[MATERIAL TO PROCESS]
━━━━━━━━━━━━━━━━━━━━━━━━━━━━━━
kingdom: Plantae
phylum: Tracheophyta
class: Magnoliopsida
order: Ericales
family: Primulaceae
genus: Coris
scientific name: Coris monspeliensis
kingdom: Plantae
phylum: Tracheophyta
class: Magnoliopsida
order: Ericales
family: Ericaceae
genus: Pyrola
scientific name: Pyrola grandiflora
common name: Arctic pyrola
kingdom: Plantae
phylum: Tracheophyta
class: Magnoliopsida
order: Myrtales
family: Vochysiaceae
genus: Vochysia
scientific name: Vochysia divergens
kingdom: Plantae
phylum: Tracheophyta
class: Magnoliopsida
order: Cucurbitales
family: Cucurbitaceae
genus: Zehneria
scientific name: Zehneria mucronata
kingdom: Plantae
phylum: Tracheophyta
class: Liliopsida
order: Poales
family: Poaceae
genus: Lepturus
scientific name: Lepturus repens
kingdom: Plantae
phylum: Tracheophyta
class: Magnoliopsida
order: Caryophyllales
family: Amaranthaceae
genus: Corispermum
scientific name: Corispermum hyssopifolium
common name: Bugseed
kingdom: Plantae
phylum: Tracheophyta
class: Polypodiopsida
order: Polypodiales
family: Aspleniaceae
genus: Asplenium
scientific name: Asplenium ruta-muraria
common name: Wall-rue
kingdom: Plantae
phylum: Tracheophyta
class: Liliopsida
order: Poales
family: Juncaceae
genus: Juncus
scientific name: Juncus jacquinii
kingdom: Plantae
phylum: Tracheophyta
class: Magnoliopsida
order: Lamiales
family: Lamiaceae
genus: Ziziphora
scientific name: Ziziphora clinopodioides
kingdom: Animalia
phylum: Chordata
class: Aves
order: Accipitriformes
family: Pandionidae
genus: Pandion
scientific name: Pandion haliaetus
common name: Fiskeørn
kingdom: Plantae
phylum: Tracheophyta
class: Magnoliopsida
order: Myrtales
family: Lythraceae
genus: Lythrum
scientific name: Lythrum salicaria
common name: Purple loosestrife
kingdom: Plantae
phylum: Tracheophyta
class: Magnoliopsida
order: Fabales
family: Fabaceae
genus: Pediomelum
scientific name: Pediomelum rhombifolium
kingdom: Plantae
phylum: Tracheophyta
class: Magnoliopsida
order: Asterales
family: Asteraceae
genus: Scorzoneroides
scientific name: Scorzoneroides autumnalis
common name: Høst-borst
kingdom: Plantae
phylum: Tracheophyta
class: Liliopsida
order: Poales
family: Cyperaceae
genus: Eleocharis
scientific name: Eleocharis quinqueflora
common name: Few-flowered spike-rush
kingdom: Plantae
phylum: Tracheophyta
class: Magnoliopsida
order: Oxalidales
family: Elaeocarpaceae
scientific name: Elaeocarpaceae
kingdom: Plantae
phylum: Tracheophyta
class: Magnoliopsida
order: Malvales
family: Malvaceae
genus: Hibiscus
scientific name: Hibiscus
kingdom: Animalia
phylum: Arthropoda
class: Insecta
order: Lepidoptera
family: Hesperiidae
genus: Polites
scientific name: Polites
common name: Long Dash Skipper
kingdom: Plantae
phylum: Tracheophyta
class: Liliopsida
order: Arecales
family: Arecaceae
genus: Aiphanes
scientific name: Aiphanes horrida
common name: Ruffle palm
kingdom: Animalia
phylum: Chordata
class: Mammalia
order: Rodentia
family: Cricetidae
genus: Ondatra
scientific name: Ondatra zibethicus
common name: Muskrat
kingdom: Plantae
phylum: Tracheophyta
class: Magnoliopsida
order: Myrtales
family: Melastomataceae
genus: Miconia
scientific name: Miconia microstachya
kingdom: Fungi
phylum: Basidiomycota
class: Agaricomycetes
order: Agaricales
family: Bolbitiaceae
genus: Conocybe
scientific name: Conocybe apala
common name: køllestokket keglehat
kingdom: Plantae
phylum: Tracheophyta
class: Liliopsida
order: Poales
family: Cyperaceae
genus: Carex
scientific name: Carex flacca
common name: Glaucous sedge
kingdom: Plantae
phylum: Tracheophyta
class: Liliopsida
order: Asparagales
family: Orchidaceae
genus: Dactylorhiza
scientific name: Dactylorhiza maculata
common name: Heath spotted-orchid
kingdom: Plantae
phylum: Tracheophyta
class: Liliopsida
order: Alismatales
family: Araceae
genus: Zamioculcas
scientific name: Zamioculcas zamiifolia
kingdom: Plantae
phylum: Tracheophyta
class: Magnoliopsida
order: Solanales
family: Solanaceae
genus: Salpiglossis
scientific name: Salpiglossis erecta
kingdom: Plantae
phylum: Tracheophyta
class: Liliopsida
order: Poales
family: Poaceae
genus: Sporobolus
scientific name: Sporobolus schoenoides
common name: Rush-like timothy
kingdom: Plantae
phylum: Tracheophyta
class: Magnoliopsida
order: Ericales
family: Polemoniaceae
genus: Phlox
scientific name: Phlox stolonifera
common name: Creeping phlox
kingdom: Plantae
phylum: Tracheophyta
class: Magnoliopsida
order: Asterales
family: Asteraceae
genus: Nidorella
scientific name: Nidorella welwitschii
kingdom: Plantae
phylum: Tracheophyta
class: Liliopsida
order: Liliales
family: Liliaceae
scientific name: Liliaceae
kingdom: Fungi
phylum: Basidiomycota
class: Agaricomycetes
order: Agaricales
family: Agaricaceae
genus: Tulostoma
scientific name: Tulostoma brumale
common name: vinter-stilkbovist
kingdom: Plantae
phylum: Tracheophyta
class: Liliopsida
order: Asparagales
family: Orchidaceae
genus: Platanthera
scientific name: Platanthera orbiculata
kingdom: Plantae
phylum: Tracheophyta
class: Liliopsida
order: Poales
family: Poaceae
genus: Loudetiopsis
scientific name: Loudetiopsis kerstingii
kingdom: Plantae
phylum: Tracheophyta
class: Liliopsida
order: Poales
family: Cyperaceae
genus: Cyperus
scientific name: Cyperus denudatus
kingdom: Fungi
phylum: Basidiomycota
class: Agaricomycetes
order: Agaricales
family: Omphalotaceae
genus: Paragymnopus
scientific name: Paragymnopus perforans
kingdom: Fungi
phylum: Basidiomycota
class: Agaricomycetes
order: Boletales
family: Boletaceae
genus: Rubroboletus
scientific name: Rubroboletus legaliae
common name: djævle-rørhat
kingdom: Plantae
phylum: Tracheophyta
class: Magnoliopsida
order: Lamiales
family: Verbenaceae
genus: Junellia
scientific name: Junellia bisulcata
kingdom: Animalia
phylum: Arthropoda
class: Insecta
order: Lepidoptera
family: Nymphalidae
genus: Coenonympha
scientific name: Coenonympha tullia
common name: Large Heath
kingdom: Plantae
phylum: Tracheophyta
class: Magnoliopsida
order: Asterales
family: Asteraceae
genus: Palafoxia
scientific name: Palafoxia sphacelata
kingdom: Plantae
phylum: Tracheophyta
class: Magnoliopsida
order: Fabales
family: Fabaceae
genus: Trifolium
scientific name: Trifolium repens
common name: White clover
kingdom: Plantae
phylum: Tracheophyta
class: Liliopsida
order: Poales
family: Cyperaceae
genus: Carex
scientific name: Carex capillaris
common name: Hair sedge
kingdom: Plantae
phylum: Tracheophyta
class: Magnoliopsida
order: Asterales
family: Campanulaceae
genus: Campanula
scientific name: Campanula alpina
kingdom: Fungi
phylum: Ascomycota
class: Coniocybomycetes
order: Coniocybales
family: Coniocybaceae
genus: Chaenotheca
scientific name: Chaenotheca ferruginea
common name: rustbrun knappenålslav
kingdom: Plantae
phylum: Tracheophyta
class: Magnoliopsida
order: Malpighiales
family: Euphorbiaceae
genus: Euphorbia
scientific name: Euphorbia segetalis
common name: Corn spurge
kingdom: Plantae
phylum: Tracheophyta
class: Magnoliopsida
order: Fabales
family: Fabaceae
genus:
━━━━━━━━━━━━━━━━━━━━━━━━━━━━━━
[DESCRIPTION OF THE TASK] Render every line of the material above as a numbered list, leaving out any blank lines.

[RESPONSE TO THE TASK]
1. kingdom: Plantae
2. phylum: Tracheophyta
3. class: Magnoliopsida
4. order: Ericales
5. family: Primulaceae
6. genus: Coris
7. scientific name: Coris monspeliensis
8. kingdom: Plantae
9. phylum: Tracheophyta
10. class: Magnoliopsida
11. order: Ericales
12. family: Ericaceae
13. genus: Pyrola
14. scientific name: Pyrola grandiflora
15. common name: Arctic pyrola
16. kingdom: Plantae
17. phylum: Tracheophyta
18. class: Magnoliopsida
19. order: Myrtales
20. family: Vochysiaceae
21. genus: Vochysia
22. scientific name: Vochysia divergens
23. kingdom: Plantae
24. phylum: Tracheophyta
25. class: Magnoliopsida
26. order: Cucurbitales
27. family: Cucurbitaceae
28. genus: Zehneria
29. scientific name: Zehneria mucronata
30. kingdom: Plantae
31. phylum: Tracheophyta
32. class: Liliopsida
33. order: Poales
34. family: Poaceae
35. genus: Lepturus
36. scientific name: Lepturus repens
37. kingdom: Plantae
38. phylum: Tracheophyta
39. class: Magnoliopsida
40. order: Caryophyllales
41. family: Amaranthaceae
42. genus: Corispermum
43. scientific name: Corispermum hyssopifolium
44. common name: Bugseed
45. kingdom: Plantae
46. phylum: Tracheophyta
47. class: Polypodiopsida
48. order: Polypodiales
49. family: Aspleniaceae
50. genus: Asplenium
51. scientific name: Asplenium ruta-muraria
52. common name: Wall-rue
53. kingdom: Plantae
54. phylum: Tracheophyta
55. class: Liliopsida
56. order: Poales
57. family: Juncaceae
58. genus: Juncus
59. scientific name: Juncus jacquinii
60. kingdom: Plantae
61. phylum: Tracheophyta
62. class: Magnoliopsida
63. order: Lamiales
64. family: Lamiaceae
65. genus: Ziziphora
66. scientific name: Ziziphora clinopodioides
67. kingdom: Animalia
68. phylum: Chordata
69. class: Aves
70. order: Accipitriformes
71. family: Pandionidae
72. genus: Pandion
73. scientific name: Pandion haliaetus
74. common name: Fiskeørn
75. kingdom: Plantae
76. phylum: Tracheophyta
77. class: Magnoliopsida
78. order: Myrtales
79. family: Lythraceae
80. genus: Lythrum
81. scientific name: Lythrum salicaria
82. common name: Purple loosestrife
83. kingdom: Plantae
84. phylum: Tracheophyta
85. class: Magnoliopsida
86. order: Fabales
87. family: Fabaceae
88. genus: Pediomelum
89. scientific name: Pediomelum rhombifolium
90. kingdom: Plantae
91. phylum: Tracheophyta
92. class: Magnoliopsida
93. order: Asterales
94. family: Asteraceae
95. genus: Scorzoneroides
96. scientific name: Scorzoneroides autumnalis
97. common name: Høst-borst
98. kingdom: Plantae
99. phylum: Tracheophyta
100. class: Liliopsida
101. order: Poales
102. family: Cyperaceae
103. genus: Eleocharis
104. scientific name: Eleocharis quinqueflora
105. common name: Few-flowered spike-rush
106. kingdom: Plantae
107. phylum: Tracheophyta
108. class: Magnoliopsida
109. order: Oxalidales
110. family: Elaeocarpaceae
111. scientific name: Elaeocarpaceae
112. kingdom: Plantae
113. phylum: Tracheophyta
114. class: Magnoliopsida
115. order: Malvales
116. family: Malvaceae
117. genus: Hibiscus
118. scientific name: Hibiscus
119. kingdom: Animalia
120. phylum: Arthropoda
121. class: Insecta
122. order: Lepidoptera
123. family: Hesperiidae
124. genus: Polites
125. scientific name: Polites
126. common name: Long Dash Skipper
127. kingdom: Plantae
128. phylum: Tracheophyta
129. class: Liliopsida
130. order: Arecales
131. family: Arecaceae
132. genus: Aiphanes
133. scientific name: Aiphanes horrida
134. common name: Ruffle palm
135. kingdom: Animalia
136. phylum: Chordata
137. class: Mammalia
138. order: Rodentia
139. family: Cricetidae
140. genus: Ondatra
141. scientific name: Ondatra zibethicus
142. common name: Muskrat
143. kingdom: Plantae
144. phylum: Tracheophyta
145. class: Magnoliopsida
146. order: Myrtales
147. family: Melastomataceae
148. genus: Miconia
149. scientific name: Miconia microstachya
150. kingdom: Fungi
151. phylum: Basidiomycota
152. class: Agaricomycetes
153. order: Agaricales
154. family: Bolbitiaceae
155. genus: Conocybe
156. scientific name: Conocybe apala
157. common name: køllestokket keglehat
158. kingdom: Plantae
159. phylum: Tracheophyta
160. class: Liliopsida
161. order: Poales
162. family: Cyperaceae
163. genus: Carex
164. scientific name: Carex flacca
165. common name: Glaucous sedge
166. kingdom: Plantae
167. phylum: Tracheophyta
168. class: Liliopsida
169. order: Asparagales
170. family: Orchidaceae
171. genus: Dactylorhiza
172. scientific name: Dactylorhiza maculata
173. common name: Heath spotted-orchid
174. kingdom: Plantae
175. phylum: Tracheophyta
176. class: Liliopsida
177. order: Alismatales
178. family: Araceae
179. genus: Zamioculcas
180. scientific name: Zamioculcas zamiifolia
181. kingdom: Plantae
182. phylum: Tracheophyta
183. class: Magnoliopsida
184. order: Solanales
185. family: Solanaceae
186. genus: Salpiglossis
187. scientific name: Salpiglossis erecta
188. kingdom: Plantae
189. phylum: Tracheophyta
190. class: Liliopsida
191. order: Poales
192. family: Poaceae
193. genus: Sporobolus
194. scientific name: Sporobolus schoenoides
195. common name: Rush-like timothy
196. kingdom: Plantae
197. phylum: Tracheophyta
198. class: Magnoliopsida
199. order: Ericales
200. family: Polemoniaceae
201. genus: Phlox
202. scientific name: Phlox stolonifera
203. common name: Creeping phlox
204. kingdom: Plantae
205. phylum: Tracheophyta
206. class: Magnoliopsida
207. order: Asterales
208. family: Asteraceae
209. genus: Nidorella
210. scientific name: Nidorella welwitschii
211. kingdom: Plantae
212. phylum: Tracheophyta
213. class: Liliopsida
214. order: Liliales
215. family: Liliaceae
216. scientific name: Liliaceae
217. kingdom: Fungi
218. phylum: Basidiomycota
219. class: Agaricomycetes
220. order: Agaricales
221. family: Agaricaceae
222. genus: Tulostoma
223. scientific name: Tulostoma brumale
224. common name: vinter-stilkbovist
225. kingdom: Plantae
226. phylum: Tracheophyta
227. class: Liliopsida
228. order: Asparagales
229. family: Orchidaceae
230. genus: Platanthera
231. scientific name: Platanthera orbiculata
232. kingdom: Plantae
233. phylum: Tracheophyta
234. class: Liliopsida
235. order: Poales
236. family: Poaceae
237. genus: Loudetiopsis
238. scientific name: Loudetiopsis kerstingii
239. kingdom: Plantae
240. phylum: Tracheophyta
241. class: Liliopsida
242. order: Poales
243. family: Cyperaceae
244. genus: Cyperus
245. scientific name: Cyperus denudatus
246. kingdom: Fungi
247. phylum: Basidiomycota
248. class: Agaricomycetes
249. order: Agaricales
250. family: Omphalotaceae
251. genus: Paragymnopus
252. scientific name: Paragymnopus perforans
253. kingdom: Fungi
254. phylum: Basidiomycota
255. class: Agaricomycetes
256. order: Boletales
257. family: Boletaceae
258. genus: Rubroboletus
259. scientific name: Rubroboletus legaliae
260. common name: djævle-rørhat
261. kingdom: Plantae
262. phylum: Tracheophyta
263. class: Magnoliopsida
264. order: Lamiales
265. family: Verbenaceae
266. genus: Junellia
267. scientific name: Junellia bisulcata
268. kingdom: Animalia
269. phylum: Arthropoda
270. class: Insecta
271. order: Lepidoptera
272. family: Nymphalidae
273. genus: Coenonympha
274. scientific name: Coenonympha tullia
275. common name: Large Heath
276. kingdom: Plantae
277. phylum: Tracheophyta
278. class: Magnoliopsida
279. order: Asterales
280. family: Asteraceae
281. genus: Palafoxia
282. scientific name: Palafoxia sphacelata
283. kingdom: Plantae
284. phylum: Tracheophyta
285. class: Magnoliopsida
286. order: Fabales
287. family: Fabaceae
288. genus: Trifolium
289. scientific name: Trifolium repens
290. common name: White clover
291. kingdom: Plantae
292. phylum: Tracheophyta
293. class: Liliopsida
294. order: Poales
295. family: Cyperaceae
296. genus: Carex
297. scientific name: Carex capillaris
298. common name: Hair sedge
299. kingdom: Plantae
300. phylum: Tracheophyta
301. class: Magnoliopsida
302. order: Asterales
303. family: Campanulaceae
304. genus: Campanula
305. scientific name: Campanula alpina
306. kingdom: Fungi
307. phylum: Ascomycota
308. class: Coniocybomycetes
309. order: Coniocybales
310. family: Coniocybaceae
311. genus: Chaenotheca
312. scientific name: Chaenotheca ferruginea
313. common name: rustbrun knappenålslav
314. kingdom: Plantae
315. phylum: Tracheophyta
316. class: Magnoliopsida
317. order: Malpighiales
318. family: Euphorbiaceae
319. genus: Euphorbia
320. scientific name: Euphorbia segetalis
321. common name: Corn spurge
322. kingdom: Plantae
323. phylum: Tracheophyta
324. class: Magnoliopsida
325. order: Fabales
326. family: Fabaceae
327. genus:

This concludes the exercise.